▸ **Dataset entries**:
++++++++++++++++++++

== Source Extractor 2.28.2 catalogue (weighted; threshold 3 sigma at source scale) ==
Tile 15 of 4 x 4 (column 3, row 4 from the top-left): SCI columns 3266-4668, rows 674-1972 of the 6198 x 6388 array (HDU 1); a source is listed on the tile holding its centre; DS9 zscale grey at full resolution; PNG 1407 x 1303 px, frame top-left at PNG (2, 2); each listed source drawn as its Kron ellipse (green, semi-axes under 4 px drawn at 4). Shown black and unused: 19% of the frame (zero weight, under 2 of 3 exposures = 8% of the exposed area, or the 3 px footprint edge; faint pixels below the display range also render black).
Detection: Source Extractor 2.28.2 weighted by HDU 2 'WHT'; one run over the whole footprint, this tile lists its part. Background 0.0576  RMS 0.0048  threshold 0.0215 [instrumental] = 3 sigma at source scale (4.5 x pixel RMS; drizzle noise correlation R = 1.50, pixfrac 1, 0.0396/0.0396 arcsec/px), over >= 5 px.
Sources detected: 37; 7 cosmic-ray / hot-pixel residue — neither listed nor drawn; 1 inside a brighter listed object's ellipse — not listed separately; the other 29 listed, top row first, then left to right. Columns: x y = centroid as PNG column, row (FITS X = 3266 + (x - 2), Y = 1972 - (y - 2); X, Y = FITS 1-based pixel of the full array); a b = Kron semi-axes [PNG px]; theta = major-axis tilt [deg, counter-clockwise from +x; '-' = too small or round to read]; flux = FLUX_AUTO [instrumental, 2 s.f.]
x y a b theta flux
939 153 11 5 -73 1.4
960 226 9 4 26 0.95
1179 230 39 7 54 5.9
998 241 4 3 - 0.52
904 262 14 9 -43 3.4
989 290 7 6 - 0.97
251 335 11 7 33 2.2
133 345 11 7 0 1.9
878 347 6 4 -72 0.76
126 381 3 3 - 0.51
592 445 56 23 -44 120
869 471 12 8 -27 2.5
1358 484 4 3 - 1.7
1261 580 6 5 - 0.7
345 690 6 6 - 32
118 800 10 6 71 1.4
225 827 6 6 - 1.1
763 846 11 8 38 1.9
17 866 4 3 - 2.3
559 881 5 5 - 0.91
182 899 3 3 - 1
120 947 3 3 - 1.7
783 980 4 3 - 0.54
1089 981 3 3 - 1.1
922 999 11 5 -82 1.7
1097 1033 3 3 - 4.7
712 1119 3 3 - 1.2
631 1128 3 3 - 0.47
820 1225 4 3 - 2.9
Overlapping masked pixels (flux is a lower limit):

++++++++++++++++++++

▸ **PROBLEM TO SOLVE**: Reproduce every one of the entries above word for word.

▸ **PROBLEM SOLUTION**:
== Source Extractor 2.28.2 catalogue (weighted; threshold 3 sigma at source scale) ==
Tile 15 of 4 x 4 (column 3, row 4 from the top-left): SCI columns 3266-4668, rows 674-1972 of the 6198 x 6388 array (HDU 1); a source is listed on the tile holding its centre; DS9 zscale grey at full resolution; PNG 1407 x 1303 px, frame top-left at PNG (2, 2); each listed source drawn as its Kron ellipse (green, semi-axes under 4 px drawn at 4). Shown black and unused: 19% of the frame (zero weight, under 2 of 3 exposures = 8% of the exposed area, or the 3 px footprint edge; faint pixels below the display range also render black).
Detection: Source Extractor 2.28.2 weighted by HDU 2 'WHT'; one run over the whole footprint, this tile lists its part. Background 0.0576  RMS 0.0048  threshold 0.0215 [instrumental] = 3 sigma at source scale (4.5 x pixel RMS; drizzle noise correlation R = 1.50, pixfrac 1, 0.0396/0.0396 arcsec/px), over >= 5 px.
Sources detected: 37; 7 cosmic-ray / hot-pixel residue — neither listed nor drawn; 1 inside a brighter listed object's ellipse — not listed separately; the other 29 listed, top row first, then left to right. Columns: x y = centroid as PNG column, row (FITS X = 3266 + (x - 2), Y = 1972 - (y - 2); X, Y = FITS 1-based pixel of the full array); a b = Kron semi-axes [PNG px]; theta = major-axis tilt [deg, counter-clockwise from +x; '-' = too small or round to read]; flux = FLUX_AUTO [instrumental, 2 s.f.]
x y a b theta flux
939 153 11 5 -73 1.4
960 226 9 4 26 0.95
1179 230 39 7 54 5.9
998 241 4 3 - 0.52
904 262 14 9 -43 3.4
989 290 7 6 - 0.97
251 335 11 7 33 2.2
133 345 11 7 0 1.9
878 347 6 4 -72 0.76
126 381 3 3 - 0.51
592 445 56 23 -44 120
869 471 12 8 -27 2.5
1358 484 4 3 - 1.7
1261 580 6 5 - 0.7
345 690 6 6 - 32
118 800 10 6 71 1.4
225 827 6 6 - 1.1
763 846 11 8 38 1.9
17 866 4 3 - 2.3
559 881 5 5 - 0.91
182 899 3 3 - 1
120 947 3 3 - 1.7
783 980 4 3 - 0.54
1089 981 3 3 - 1.1
922 999 11 5 -82 1.7
1097 1033 3 3 - 4.7
712 1119 3 3 - 1.2
631 1128 3 3 - 0.47
820 1225 4 3 - 2.9
Overlapping masked pixels (flux is a lower limit):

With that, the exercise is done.